Фонтан журчит так спокойно, а дерево над ним цветет так красиво, что нестерпимо видеть. Мы ждем. Марта держит меня за руку, то стискивая изо всех сил, то приотпуская. Ее губы бессознательно шевелятся. Теперь я слышу глазами – она зовет Старого Медведя. «Папа, скорей, скорей…» Вдруг вижу-слышу, и опять словно толчок землетрясения. Она зовет: «Мама, мама!»

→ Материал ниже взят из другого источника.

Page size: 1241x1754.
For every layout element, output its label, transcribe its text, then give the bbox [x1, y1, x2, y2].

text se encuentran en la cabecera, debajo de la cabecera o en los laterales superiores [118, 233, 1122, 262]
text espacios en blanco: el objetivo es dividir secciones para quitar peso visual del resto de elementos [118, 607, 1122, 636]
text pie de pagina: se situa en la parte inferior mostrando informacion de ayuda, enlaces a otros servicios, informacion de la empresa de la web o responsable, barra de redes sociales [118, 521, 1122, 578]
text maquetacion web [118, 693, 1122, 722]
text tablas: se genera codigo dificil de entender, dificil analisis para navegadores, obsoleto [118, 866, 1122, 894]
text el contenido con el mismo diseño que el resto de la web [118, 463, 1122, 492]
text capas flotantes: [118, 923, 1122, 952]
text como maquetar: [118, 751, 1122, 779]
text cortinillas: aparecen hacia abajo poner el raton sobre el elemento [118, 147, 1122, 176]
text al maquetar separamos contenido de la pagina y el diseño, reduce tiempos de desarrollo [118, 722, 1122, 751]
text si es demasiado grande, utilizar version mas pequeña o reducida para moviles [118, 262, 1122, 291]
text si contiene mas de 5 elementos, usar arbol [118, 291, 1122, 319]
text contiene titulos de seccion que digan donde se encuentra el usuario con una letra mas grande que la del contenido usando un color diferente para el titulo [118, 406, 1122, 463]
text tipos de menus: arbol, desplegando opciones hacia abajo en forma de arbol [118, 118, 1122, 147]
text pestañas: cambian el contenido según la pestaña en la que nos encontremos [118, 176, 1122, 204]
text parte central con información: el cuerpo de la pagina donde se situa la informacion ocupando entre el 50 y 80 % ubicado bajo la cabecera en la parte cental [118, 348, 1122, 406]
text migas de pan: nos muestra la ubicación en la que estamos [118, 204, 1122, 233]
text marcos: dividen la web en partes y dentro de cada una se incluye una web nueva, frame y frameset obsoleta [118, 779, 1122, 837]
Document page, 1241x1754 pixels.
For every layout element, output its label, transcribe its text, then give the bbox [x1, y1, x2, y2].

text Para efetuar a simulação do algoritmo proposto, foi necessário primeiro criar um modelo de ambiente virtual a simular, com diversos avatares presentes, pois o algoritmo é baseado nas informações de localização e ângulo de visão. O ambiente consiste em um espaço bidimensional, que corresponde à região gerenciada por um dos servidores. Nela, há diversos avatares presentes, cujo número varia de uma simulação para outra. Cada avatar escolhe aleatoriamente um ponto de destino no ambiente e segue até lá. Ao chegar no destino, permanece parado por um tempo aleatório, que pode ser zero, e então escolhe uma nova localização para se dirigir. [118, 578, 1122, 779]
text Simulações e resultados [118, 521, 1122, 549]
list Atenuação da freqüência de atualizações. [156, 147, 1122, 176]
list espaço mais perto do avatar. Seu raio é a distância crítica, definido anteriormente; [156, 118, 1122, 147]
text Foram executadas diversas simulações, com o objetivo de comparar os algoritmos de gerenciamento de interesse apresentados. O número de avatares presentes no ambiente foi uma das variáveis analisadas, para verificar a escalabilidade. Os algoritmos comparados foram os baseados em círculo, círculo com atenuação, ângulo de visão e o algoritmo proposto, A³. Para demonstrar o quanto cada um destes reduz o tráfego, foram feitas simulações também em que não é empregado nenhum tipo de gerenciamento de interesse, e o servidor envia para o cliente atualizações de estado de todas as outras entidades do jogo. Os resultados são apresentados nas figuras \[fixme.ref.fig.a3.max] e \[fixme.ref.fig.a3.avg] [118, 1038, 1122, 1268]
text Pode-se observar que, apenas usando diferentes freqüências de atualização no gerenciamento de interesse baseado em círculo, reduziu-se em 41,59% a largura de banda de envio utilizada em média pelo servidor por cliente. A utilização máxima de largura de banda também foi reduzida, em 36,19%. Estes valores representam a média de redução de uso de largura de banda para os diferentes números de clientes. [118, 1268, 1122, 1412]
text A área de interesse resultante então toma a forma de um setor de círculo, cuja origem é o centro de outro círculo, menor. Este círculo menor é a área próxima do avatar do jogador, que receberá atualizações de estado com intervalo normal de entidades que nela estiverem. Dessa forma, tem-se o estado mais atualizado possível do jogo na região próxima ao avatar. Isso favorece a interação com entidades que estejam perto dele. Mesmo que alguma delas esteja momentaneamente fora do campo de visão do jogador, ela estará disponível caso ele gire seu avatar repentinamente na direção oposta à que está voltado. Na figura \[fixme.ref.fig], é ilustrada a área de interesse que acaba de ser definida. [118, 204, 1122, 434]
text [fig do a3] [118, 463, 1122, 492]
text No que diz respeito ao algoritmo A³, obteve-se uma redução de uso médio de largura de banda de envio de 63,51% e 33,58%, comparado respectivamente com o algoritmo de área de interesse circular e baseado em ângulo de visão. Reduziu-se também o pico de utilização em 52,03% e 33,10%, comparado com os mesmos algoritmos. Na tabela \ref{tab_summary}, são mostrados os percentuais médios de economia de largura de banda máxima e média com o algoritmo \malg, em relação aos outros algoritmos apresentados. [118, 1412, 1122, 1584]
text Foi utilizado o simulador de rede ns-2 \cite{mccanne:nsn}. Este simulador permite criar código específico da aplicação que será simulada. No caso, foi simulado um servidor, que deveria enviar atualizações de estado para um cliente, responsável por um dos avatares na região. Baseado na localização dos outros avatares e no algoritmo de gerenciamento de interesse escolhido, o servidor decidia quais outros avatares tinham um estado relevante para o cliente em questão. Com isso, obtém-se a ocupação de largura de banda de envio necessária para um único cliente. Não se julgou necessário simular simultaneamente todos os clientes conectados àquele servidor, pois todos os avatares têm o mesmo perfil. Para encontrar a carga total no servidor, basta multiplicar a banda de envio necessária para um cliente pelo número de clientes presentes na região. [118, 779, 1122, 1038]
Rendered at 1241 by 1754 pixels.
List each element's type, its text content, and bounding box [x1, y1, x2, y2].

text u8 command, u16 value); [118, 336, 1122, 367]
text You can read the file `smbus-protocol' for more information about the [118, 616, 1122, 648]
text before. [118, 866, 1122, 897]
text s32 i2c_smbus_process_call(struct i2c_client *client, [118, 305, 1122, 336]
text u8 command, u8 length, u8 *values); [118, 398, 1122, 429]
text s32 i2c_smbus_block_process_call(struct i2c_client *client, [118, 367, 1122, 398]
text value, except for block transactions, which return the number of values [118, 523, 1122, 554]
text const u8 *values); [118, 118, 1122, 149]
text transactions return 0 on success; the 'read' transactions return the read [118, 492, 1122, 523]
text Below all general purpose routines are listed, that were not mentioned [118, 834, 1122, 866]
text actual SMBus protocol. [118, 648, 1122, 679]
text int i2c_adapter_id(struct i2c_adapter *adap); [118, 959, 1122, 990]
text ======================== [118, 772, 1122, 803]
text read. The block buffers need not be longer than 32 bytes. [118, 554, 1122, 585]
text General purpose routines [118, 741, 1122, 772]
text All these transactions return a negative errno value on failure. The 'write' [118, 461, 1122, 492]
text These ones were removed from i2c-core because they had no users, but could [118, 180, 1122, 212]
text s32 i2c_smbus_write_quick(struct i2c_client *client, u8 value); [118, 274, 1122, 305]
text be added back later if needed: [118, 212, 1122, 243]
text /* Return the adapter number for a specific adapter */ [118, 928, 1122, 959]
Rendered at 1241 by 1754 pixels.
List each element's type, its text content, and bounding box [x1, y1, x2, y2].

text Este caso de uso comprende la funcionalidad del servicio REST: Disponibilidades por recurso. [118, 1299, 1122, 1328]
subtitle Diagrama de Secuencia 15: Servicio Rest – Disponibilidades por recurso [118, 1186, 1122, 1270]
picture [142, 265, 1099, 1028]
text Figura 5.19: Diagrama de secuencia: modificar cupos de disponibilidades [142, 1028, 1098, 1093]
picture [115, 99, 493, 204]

Возле веранды закручивается волчок движения и голосов. Мы бежим туда. Оказывается, с панической новостью прилетела Анита. В моей конторе ломают дверь. Кто? Не имеют права! Чей приказ?
Уполномоченные от комитета идут засвидетельствовать нарушение. Виртуса зовут с собой. Он трепыхается, отказывается, кричит про мой нравственный облик, но вдруг кивает: идемте!
Он тоже не понимает. А ведь я что-то понимал, когда забирал и прятал документы. Догадки стучат, сыплются, исчезают. Надо рассказать Марте о том, что видел дедушка Юлий. Надо, чтобы она знала. Почему не сказал раньше? Надо – еще что-то… Уже не помню… Уже не успею…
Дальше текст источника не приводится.